Top of SELECTED EXTRACT
Time evolution of quantum systems with time-dependent non-Hermitian Hamiltonian and the pseudo Hermitian invariant operator

TL;DR

This paper investigates the dynamics of quantum systems governed by time-dependent non-Hermitian Hamiltonians combining SU(1,1) and SU(2) symmetries, constructing a pseudo-Hermitian invariant operator to find exact solutions.

Contribution

It introduces a method to construct a pseudo-Hermitian invariant operator for such systems and derives exact solutions of the Schrödinger equation.

Findings

Exact solutions for SU(1,1) and SU(2) systems obtained

Pseudo-Hermitian invariant operator constructed with a time-dependent metric

Unified approach to time evolution in non-Hermitian quantum systems

Abstract

We study the time evolution of quantum systems with a time-dependent non-Hermitian Hamiltonian given by a linear combination of SU(1,1) and SU(2) generators.With a time-dependent metric, the pseudo-Hermitian invariant operator is constructed in the same manner as for both the SU(1,1) and SU(2) systems. The exact common solutions of the Schr\"odinger equations for both the SU(1,1) and SU(2) systems are obtained in terms of eigenstates of the pseudo-Hermitian invariant operator.
Bottom of SELECTED EXTRACT
Top of DATASET CONTENT
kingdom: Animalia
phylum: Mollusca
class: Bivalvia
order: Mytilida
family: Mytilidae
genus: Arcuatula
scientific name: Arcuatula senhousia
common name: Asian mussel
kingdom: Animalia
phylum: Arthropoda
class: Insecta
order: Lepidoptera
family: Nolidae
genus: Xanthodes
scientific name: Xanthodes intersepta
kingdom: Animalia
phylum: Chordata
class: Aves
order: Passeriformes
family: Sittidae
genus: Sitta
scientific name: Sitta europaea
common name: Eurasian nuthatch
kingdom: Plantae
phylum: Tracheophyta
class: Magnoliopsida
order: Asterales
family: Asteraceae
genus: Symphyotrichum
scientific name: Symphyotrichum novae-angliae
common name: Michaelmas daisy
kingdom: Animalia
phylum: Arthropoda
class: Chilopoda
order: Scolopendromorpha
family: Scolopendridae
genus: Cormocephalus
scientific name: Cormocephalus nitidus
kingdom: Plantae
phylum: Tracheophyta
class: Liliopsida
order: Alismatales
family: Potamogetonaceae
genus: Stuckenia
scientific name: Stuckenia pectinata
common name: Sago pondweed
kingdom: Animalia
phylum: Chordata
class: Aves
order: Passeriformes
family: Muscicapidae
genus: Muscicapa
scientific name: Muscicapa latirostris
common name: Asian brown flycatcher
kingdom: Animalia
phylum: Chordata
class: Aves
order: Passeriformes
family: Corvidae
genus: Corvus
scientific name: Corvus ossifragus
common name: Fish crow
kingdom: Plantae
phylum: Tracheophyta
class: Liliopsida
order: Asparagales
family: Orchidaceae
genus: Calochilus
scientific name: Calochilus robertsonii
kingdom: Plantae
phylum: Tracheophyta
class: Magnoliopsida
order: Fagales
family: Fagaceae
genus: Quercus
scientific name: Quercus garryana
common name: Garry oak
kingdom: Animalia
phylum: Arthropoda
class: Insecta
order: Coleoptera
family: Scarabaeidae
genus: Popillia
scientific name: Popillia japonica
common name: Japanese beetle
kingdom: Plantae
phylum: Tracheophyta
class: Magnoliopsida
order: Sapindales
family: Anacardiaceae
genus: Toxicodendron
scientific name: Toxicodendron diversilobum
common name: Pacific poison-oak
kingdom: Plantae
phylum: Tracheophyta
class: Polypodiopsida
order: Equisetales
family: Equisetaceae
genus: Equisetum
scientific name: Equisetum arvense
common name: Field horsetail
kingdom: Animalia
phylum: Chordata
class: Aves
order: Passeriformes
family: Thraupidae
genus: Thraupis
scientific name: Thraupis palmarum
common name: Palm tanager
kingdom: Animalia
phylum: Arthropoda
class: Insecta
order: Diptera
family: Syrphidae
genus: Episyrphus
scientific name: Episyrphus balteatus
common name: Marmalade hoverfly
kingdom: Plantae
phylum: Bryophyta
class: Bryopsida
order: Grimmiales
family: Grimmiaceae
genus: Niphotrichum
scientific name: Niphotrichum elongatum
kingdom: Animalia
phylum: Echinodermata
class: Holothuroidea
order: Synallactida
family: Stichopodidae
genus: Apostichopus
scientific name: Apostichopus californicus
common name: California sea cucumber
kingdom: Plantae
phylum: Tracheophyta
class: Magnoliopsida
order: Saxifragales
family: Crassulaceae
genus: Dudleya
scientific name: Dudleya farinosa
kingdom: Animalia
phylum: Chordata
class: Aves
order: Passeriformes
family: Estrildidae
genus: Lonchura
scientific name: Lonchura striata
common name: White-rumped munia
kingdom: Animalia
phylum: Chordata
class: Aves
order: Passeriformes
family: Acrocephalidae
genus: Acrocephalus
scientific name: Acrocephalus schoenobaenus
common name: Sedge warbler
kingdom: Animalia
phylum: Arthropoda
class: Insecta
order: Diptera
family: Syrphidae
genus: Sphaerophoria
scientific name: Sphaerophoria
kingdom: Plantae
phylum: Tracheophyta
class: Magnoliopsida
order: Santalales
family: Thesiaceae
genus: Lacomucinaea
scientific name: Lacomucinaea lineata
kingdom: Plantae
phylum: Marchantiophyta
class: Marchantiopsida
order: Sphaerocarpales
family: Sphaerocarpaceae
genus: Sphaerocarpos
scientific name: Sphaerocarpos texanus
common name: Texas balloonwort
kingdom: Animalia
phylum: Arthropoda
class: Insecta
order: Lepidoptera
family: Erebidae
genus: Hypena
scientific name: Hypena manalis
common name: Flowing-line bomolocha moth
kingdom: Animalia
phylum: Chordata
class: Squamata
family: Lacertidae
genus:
Bottom of DATASET CONTENT
> [LIST OF TASKS]:
(A) Write out the passage from the summary of the non-Hermitian quantum systems paper, starting at "This paper investigates" and ending at "the Schrödinger equation.".
(B) In the summary of the non-Hermitian quantum systems paper, the time-dependent Hamiltonian is a linear combination of which generators?

> [TASK SOLUTIONS]:
(A)
This paper investigates the dynamics of quantum systems governed by time-dependent non-Hermitian Hamiltonians combining SU(1,1) and SU(2) symmetries, constructing a pseudo-Hermitian invariant operator to find exact solutions.

Contribution

It introduces a method to construct a pseudo-Hermitian invariant operator for such systems and derives exact solutions of the Schrödinger equation.

(B) SU(1,1) and SU(2) generators.